_Text section:_
%%
(Continued from previous post)
The Studio’s Gendered Working Practices
Restating Gender Stereotypes
In retrospect I can see clearly how the majority of practices at the studio upheld the dominant cultural gender norms. At the time, I was shooting people a certain way because it ‘worked’, but only after I left did I get some sense of perspective on why it ‘worked’.
An example of this is what we called the Harmony shoot, a session designed for couples. A typical Harmony would involve a number of poses designed to show the romantic closeness between the couple: they would hug, lie side by side, sit lying against each other and so on. But these poses had a number of underlying principles of organisation: the man would stand behind the woman with his arms round her, never the other way round. The woman would usually stand a little forward of the man, making her the focus of the image. If only one person had eye contact with the camera, it would be the woman. If anyone was lying down rather than sitting, it would be the woman.
Many of these poses would rely upon the couple conforming to certain gender stereotypes: the woman being more feminine than the man, and the woman being the more flamboyantly dressed and therefore happy to be the centre of attention. But most importantly, the woman must be smaller than the man. Size relations were so important that if they were reversed, we simply didn’t have a repertoire of poses available. One memorable Harmony of mine was a couple in which the woman was significantly taller and broader than her male partner. I struggled to find any poses that didn’t appear somehow mocking – him hugging her from behind looked ‘wrong’ and comedic, but not as wrong as her hugging him from behind. I eventually settled on a number of seated close-ups and was relieved when the shoot ended.
The principles that made a photograph “work” depicted gender relations and characteristics as natural and effortless. Anything that looked forced or that made the stereotype look wrong, such as the woman taller than her partner, was problematic and required bringing into line, or disguising.
Posing Women
After reading Erving Goffman’s Gender Advertisements, I saw that the majority of the poses and assumptions I was working with at the studio could be directly linked to similar manifestations in advertisements. Goffman describes the slightly bent knee, the canted head, and the expressions of distraction or ‘flooding out’ in happiness or excitement – all common in the field of portrait photography. His description of women’s hands in adverts rang particularly true to me – hands that are relaxed and barely touching the face, the body or another hand are common in adverts and portraits alike (Goffman 1979). They do not grasp or point, and are definitely not for leaning on, but provide a frame for the face, or continue the graceful arc of the arm.
%%
_Stated task 1:_ In the studio post, what name was given to the session designed for couples?
_Stated task 2:_ Duplicate a passage of the studio post word for word, beginning at "Posing Women" and ending after "of the arm.".
_Stated task 3:_ Go on with the studio post from its final sentence.

_Supplied data:_
%%
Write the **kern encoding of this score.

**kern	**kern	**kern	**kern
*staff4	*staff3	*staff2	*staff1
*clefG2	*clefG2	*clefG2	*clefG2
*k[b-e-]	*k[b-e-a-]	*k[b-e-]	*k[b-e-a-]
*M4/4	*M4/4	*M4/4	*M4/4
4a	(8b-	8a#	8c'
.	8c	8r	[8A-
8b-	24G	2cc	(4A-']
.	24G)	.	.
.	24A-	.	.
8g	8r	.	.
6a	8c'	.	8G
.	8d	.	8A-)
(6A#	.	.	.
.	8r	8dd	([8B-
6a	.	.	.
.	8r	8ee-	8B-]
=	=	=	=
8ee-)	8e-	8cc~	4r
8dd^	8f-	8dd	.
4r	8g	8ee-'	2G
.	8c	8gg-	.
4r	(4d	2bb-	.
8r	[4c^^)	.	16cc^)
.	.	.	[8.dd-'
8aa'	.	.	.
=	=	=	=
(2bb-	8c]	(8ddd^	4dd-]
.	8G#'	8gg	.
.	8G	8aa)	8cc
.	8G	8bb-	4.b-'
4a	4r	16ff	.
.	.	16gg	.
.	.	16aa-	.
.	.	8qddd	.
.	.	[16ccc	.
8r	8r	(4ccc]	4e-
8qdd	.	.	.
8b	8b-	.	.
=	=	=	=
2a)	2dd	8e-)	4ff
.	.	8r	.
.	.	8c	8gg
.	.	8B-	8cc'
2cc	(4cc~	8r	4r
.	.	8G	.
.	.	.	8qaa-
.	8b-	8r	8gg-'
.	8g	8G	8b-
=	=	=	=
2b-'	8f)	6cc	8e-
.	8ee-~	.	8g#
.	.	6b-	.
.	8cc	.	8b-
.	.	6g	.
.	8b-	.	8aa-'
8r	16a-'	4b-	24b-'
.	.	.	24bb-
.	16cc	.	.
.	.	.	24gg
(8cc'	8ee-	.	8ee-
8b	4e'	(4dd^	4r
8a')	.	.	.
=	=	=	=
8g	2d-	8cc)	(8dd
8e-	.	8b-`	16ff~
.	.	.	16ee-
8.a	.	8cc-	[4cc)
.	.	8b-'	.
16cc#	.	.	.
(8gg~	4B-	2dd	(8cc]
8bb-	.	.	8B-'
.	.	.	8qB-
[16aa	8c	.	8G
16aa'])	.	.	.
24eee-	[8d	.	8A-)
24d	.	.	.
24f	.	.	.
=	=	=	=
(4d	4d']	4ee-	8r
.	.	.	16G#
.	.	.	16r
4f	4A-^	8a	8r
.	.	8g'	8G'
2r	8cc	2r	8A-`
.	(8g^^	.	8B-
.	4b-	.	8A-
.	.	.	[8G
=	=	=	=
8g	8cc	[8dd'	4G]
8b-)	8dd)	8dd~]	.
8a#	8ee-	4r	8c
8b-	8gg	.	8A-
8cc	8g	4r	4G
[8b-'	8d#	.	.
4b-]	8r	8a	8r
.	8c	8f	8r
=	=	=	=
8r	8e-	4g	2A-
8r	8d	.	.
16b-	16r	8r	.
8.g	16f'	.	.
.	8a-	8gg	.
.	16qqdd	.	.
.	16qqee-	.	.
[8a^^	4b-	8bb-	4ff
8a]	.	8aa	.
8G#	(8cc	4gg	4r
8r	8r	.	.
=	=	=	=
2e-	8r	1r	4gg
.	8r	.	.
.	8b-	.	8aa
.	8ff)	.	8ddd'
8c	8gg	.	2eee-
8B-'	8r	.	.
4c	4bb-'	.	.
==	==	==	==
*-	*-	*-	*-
%%
_Expected answer 1:_ The Harmony shoot.

_Expected answer 2:_
Posing Women
After reading Erving Goffman’s Gender Advertisements, I saw that the majority of the poses and assumptions I was working with at the studio could be directly linked to similar manifestations in advertisements. Goffman describes the slightly bent knee, the canted head, and the expressions of distraction or ‘flooding out’ in happiness or excitement – all common in the field of portrait photography. His description of women’s hands in adverts rang particularly true to me – hands that are relaxed and barely touching the face, the body or another hand are common in adverts and portraits alike (Goffman 1979). They do not grasp or point, and are definitely not for leaning on, but provide a frame for the face, or continue the graceful arc of the arm.

_Expected answer 3:_
The studio handbook for new photographers reproduced images which were considered examples of good practice. Categories of poses would be grouped together – poses which make the woman look vulnerable and unthreatening were labelled ‘pretty’, with their edgier counterparts (the strong stance, the confrontational gaze) being ‘street’ or ‘sexy’. Common crops would be either very close, suggestive of intimacy, or quite distant, with space off to the side for the client to gaze into.
The studio handbook specifies:
“Good poses will make the client look confident and sexy even if they aren’t”
“Try to make most of the client’s best features (nice legs, sexy shoulders) and hide problem areas (big tummy, big arms)”
“Poses should look natural and relaxed, or strong and dynamic”
“Try to make the pose suit the age, clothes and attitude of the client”
Natural Shots
A large proportion of clients wanted ‘natural’ or ‘traditional’ shots – fairly even lighting, neutral backgrounds and simple seated poses. These were often the hardest photographs to get right, as achieving the correct level of ‘naturalness’ whilst concealing the overall artifice involved in making it, was quite difficult. Naturalness in this case meant obscuring the means by which the photograph was produced – the make-up should be barely there, the hair should be styled but not obviously so, the clothes should be that puzzling concept ‘smart-casual’.
But a natural expression or pose has been coaxed from the client just like any other, then managed and modified to flatter and enhance. The concealment of the process was paramount for these clients – if the end results reflect the fact that they were produced during a carefully choreographed photoshoot, rather than the spontaneous outcome of some lighthearted snapping, then they would be rejected. More artifice was needed to conceal their ‘fakeness’.
This emphasis on naturalness as a desirable performance of femininity is a dominant feature of makeover programmes such as Snog Marry Avoid. Here, the female contestant is chastised vigorously for her exaggerated (and playful) embodiment of femininity – long nails, fake tan, hair extensions and so on. A transformation into the ‘natural’ alternative is performed on the woman, to the approval of her family and friends. That the ‘natural’ version requires hair dyes, make-up and new clothing as much as any other look seems to escape the participants’ and presenter’s notice.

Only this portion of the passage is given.